Moreover, Turkey has become much more productive over the last decade. Productivity growth has averaged over 10% and has coincided with the privatisation of government owned firms (a tactic that has long produced more efficient firms). Structural changes in banking and telecommunication sectors as well as new technology open to the public have helped modernise the economy and allowed workers to gain new skills that have assisted Turkey in competing in the world market.
Shows Turkey’s productivity growth in the last two decades, rising high before crashing slightly during the recession. This was found at http://curiousmalthus.com/2012/03/16/productivity-where-is-the-turkish-economy-headed/
Finally, Turkey is benefiting from a stable government. A democratic government has given Turkey stability and respectability in the world market as investors aren’t scared off by government intervention that is notorious in communist states. The private market has been allowed to grow freely and as an Islamic state, is used as a role model for countries in the Middle East to follow. The years of military intervention were replaced with democratically elected officials, helping rid the country of the mass corruption that once held it back (though this is far from wiped out).

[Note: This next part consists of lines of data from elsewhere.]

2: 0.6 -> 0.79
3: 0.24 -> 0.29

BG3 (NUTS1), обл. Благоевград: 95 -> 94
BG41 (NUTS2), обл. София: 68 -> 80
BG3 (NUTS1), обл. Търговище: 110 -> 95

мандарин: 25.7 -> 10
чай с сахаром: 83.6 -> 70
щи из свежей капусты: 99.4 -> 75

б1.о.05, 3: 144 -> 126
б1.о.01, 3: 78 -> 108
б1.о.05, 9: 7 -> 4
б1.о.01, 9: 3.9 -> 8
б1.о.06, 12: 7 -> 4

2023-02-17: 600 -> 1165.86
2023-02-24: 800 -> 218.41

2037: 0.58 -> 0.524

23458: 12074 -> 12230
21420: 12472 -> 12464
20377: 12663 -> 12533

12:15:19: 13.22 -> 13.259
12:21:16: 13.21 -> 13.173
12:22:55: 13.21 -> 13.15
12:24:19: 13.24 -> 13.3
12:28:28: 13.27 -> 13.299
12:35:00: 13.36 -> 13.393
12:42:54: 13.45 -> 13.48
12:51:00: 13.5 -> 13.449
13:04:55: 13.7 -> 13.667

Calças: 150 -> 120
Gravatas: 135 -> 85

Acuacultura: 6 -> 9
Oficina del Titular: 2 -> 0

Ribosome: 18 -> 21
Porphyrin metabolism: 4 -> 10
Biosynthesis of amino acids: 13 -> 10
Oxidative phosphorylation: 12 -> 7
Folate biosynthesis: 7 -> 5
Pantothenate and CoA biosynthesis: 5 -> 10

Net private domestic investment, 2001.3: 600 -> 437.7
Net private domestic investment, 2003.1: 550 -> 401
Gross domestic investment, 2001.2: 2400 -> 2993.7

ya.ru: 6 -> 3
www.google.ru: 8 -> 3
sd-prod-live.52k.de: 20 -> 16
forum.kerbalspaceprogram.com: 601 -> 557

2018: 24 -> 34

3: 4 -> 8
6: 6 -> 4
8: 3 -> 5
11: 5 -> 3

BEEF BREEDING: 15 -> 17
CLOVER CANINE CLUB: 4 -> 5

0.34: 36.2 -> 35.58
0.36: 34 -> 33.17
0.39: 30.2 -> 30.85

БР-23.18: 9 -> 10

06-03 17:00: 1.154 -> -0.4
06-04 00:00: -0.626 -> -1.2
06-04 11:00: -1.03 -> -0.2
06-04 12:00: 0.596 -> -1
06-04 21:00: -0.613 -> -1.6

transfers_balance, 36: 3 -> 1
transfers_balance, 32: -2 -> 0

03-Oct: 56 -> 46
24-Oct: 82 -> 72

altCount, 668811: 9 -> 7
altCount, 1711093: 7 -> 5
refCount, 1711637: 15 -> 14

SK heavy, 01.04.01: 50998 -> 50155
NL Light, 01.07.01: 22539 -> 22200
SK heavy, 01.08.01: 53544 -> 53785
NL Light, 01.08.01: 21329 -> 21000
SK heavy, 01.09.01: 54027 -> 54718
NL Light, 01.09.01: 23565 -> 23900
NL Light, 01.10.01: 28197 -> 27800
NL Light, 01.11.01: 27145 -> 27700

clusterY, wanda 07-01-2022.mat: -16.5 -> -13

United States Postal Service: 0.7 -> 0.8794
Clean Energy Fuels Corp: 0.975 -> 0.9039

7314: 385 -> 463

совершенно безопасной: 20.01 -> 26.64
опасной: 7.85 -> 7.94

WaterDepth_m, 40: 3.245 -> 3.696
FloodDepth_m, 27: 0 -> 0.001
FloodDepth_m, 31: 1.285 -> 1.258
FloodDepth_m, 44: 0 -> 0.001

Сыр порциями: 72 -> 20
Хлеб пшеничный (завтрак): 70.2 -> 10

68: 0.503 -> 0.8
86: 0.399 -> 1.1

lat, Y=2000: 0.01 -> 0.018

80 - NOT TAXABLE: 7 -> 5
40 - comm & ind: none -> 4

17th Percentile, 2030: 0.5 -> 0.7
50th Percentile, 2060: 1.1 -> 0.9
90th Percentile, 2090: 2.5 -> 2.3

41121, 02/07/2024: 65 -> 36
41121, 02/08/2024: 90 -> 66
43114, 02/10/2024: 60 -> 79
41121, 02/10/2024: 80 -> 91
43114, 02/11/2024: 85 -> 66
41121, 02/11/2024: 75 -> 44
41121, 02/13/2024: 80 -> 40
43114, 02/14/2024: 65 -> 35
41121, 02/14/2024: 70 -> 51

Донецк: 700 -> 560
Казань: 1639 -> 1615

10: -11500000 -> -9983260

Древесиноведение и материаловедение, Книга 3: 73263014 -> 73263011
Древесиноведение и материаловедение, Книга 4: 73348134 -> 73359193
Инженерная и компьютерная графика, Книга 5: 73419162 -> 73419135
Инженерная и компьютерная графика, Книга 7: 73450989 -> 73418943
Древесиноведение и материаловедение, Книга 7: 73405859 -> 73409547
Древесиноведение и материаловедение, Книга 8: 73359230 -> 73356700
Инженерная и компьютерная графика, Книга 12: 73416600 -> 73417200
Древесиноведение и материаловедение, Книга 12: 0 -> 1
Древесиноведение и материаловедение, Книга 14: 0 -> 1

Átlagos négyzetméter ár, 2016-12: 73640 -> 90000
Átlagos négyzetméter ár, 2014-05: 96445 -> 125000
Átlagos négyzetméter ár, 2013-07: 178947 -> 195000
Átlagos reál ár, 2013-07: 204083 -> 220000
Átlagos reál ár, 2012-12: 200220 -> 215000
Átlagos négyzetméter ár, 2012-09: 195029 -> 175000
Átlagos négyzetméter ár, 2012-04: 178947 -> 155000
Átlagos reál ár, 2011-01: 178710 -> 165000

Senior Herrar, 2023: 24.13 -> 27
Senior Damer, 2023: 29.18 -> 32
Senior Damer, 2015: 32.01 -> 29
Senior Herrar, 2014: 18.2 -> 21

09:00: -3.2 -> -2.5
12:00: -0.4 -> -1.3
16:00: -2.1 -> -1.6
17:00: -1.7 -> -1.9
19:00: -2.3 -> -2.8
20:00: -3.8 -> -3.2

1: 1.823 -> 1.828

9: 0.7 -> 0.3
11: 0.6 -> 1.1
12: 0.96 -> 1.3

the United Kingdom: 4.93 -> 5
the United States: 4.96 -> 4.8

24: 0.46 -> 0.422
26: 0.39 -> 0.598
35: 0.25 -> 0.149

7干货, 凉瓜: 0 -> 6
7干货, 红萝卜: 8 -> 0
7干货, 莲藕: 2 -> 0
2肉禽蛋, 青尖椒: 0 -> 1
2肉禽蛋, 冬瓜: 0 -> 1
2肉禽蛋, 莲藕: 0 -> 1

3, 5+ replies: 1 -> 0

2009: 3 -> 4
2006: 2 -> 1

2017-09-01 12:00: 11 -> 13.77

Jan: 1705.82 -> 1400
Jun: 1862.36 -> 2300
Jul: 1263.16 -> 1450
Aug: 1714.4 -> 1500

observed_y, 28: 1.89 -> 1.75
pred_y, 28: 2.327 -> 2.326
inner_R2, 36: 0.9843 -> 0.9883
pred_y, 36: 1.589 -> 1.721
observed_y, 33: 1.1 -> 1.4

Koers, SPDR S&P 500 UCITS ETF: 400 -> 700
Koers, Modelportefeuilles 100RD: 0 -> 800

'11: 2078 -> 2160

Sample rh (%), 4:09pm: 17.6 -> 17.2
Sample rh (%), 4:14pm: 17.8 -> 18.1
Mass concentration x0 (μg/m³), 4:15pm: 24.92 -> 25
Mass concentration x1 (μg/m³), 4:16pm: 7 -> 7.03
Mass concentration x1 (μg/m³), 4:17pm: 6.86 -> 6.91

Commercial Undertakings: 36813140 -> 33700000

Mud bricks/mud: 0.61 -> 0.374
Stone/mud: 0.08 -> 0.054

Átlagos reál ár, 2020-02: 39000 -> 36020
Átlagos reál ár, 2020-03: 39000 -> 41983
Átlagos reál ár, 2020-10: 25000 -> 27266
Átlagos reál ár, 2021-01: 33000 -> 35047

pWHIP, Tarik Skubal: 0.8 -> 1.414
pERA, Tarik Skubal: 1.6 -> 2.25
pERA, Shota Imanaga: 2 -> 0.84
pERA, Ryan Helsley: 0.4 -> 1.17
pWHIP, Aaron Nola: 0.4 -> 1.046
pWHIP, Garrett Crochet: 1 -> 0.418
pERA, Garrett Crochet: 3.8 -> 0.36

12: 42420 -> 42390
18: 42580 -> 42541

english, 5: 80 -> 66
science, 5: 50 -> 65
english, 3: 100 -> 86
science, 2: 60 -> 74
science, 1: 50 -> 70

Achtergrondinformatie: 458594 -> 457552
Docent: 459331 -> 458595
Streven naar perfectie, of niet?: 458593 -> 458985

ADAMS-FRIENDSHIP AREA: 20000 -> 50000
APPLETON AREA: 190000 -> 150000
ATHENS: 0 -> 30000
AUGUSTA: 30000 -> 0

Turkish prime minister with Barack Obama.
However, all is not well. Human rights violations are persistently a problem within Turkey, as the EU and UN remain critical of “unfair” laws and claims of torture inside the state. These sorts of issues have long been detrimental to Turkey’s future and were the mains snagging point for their entry to the EU. Current controversies include the imprisoning of at least 100 journalists (larger than any other country) for example for charges like treason after covering press conferences of pro-Kurdish parties. Additionally, the now near extinct idea of gaining entry to the EU has slowed down reforms and FDI; as the optimism of gaining entry to the EU helped give momentum to the country and stop military intervention, but as the dream has died out so has the hope for a more liberal state.
Furthermore, Turkey has a poor current account deficit of 10%. This means they are currently importing much more than they are exporting, and their 10% deficit is easily the worst of all the emerging countries in the world. This means for Turkey to continue to grow they must rely on foreign financing, which could be more tricky now with Europe at a standstill and America less inclined to risk money. The Lira also remains tricky to predict, a standard problem for small currencies trying to compete in the world market. As with Iceland, Turkey were able to deprecate their currency when they needed to, but both currencies are now feeling the effect of fluctuations in the market (Oil price increases etc) and could do with the stability of a currency like the euro.
Showing Turkey’s current account deficit.
Turkey also remains vulnerable to the rest of Europe’s failings. As this article explains excellently; http://curiousmalthus.com/2011/12/01/how-is-turkey-immune-to-the-debt-crisis-in-europe-exactly/ Turkey are “Europe’s biggest lenders and their biggest customers”.
Overall, Turkey has been one of the success stories of the last decade, growing into a much stronger economy with a stable government. But a new model is needed if Turkey are to continue to grow, one not reliant on foreign investment but on exporting to the new growing regions of the Middle East/North Africa. Turkey could become key to linking Europe and these regions, but it will have to cut out some questionable policies (human right laws and central bank policies) if they are to be trusted by the leaders of these markets.